OA publishers: just use HTML!

I was reading the latest issue of the Journal of Digital Information today, and I found myself wishing I could turn the Readability bookmarklet loose on half its PDF-only articles.

I’m sorry, authors. I know you tried, but those PDFs are terrible-looking. Times New Roman, really? (The one in Arial is the worst, though.) Could we discuss your line-height and why it’s not tall enough? Line-length, and why it’s too long?

Sniff at me for an ex-typesetter if you like (I am an ex-typesetter, as it happens), but the on-the-ground reality is that I didn’t read as much of those articles as I’d have read if they were, you know, readable. As for JoDI, their lack of a consistent look damages their brand and their credibility among their readers. Like it or not, centuries of print journals have created certain expectations for the quality of typesetting in a PDF.

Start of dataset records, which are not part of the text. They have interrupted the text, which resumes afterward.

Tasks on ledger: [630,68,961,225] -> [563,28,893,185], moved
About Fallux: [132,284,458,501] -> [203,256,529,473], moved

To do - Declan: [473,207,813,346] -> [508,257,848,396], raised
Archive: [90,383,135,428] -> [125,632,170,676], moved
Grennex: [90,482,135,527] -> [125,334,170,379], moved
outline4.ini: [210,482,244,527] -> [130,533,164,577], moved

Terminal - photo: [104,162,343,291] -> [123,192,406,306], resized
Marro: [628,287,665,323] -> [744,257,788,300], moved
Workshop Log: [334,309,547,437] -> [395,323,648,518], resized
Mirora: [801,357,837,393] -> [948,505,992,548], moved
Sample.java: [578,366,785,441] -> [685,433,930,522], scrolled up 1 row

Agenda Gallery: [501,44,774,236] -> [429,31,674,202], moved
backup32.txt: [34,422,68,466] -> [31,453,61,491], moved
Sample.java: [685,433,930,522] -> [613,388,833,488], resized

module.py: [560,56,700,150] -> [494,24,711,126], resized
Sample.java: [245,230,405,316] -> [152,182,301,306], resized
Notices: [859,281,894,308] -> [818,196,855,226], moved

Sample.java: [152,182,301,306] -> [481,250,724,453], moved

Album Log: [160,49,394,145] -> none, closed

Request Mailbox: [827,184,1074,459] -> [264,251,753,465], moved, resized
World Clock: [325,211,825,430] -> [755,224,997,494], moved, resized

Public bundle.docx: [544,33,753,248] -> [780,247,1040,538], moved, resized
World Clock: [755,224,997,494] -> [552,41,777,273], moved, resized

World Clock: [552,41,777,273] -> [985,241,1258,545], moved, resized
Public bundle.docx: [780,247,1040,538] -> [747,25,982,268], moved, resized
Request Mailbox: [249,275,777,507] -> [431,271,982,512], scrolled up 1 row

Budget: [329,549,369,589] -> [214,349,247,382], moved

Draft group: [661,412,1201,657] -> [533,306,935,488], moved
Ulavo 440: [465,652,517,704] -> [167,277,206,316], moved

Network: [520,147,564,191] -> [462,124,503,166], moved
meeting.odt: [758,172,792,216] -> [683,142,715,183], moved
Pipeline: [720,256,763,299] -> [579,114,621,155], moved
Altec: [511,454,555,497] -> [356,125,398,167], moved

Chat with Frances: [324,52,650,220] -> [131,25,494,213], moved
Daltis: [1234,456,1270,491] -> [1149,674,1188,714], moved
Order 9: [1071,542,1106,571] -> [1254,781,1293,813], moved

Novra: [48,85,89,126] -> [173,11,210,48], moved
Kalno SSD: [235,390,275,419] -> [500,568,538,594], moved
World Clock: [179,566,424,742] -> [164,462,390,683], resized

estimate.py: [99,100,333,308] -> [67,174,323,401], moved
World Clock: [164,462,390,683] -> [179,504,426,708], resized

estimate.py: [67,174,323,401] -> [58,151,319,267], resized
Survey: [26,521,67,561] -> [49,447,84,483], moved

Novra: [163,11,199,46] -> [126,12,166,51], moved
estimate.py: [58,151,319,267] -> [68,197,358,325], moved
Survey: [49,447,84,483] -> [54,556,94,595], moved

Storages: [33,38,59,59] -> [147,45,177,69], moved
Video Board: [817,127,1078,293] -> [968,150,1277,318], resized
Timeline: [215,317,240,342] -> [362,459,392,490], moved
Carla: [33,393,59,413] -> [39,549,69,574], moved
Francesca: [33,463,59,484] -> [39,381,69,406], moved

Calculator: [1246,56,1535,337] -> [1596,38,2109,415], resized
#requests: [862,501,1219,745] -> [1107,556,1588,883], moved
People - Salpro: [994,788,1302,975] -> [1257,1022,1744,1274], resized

So what’s a shoestring open-access journal that can’t afford professional typesetting to do? Believe you me, this is a common and vexing dilemma. It’s not as though authors will lift a finger to make a publisher’s production or branding job easier, as JoDI trenchantly demonstrates.

My answer: If you’re not going to put effort into typesetting, chuck PDF. HTML is where it’s at for you. Embrace the Web and its pitifully low standards for typography.

This is, of course, easier to say than to do. It does still take more technical savvy to produce decent HTML than to produce a bad PDF from the most typical manuscript formats. Making a print CSS stylesheet for your journal?which is also a good idea, to avoid grumbling from the print-dependent?is also eggheady. If your subject area is math-heavy, you have an entire new suite of problems.

On the whole, though, it’s much easier to produce good HTML than good PDF. Moreover, bad PDFs are essentially irredeemable; there’s nearly no way (and definitely no easy way) to reflow, re-typeset, or otherwise reformat them. If you go the HTML route, as your skills improve you will (trust me!) learn to fix your bad HTML, and if your content-management system is any good, you’ll be able to go back and fix your old articles in a decently automated fashion.

As you rebrand your journal and its look and feel, which you eventually will unless and until the journal dies, you get a bonus: automatic rebranding of your old articles! They never have to look out-of-date, as old-school PDFs often do.

For those of you who have hopes of sending your journal to PubMed Central, there’s an even more compelling reason to stick with HTML: PMC demands NLM XML, which you have no hope of producing straight from PDF. (From your typesetting format, perhaps, but you have to know what you’re doing.) The skills you will learn from making HTML will transfer. PDF, not so much.

I admit that part of my reason for writing this is that I am hopelessly in love with the Readability bookmarklet and wish I could use it in more contexts. (I can’t read Emerald or Informaworld HTML without it.) Still, my advice is heartfelt and I believe it’s good.

I don’t even have to use the Readability bookmarklet to read the code4lib journal. Just sayin’.